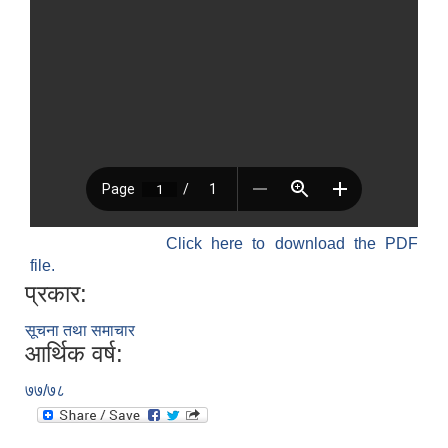
Click here to download the PDF
file.
प्रकार:
सूचना तथा समाचार
आर्थिक वर्ष:
७७/७८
━━━━━━
**WHAT TO PRODUCE**
Rewrite the text of the entries above with "PDF" replaced by "document" and everything else kept the same. Leave the pictures out of your answer.

**YOUR RESPONSE**
Click here to download the document
file.
प्रकार:
सूचना तथा समाचार
आर्थिक वर्ष:
७७/७८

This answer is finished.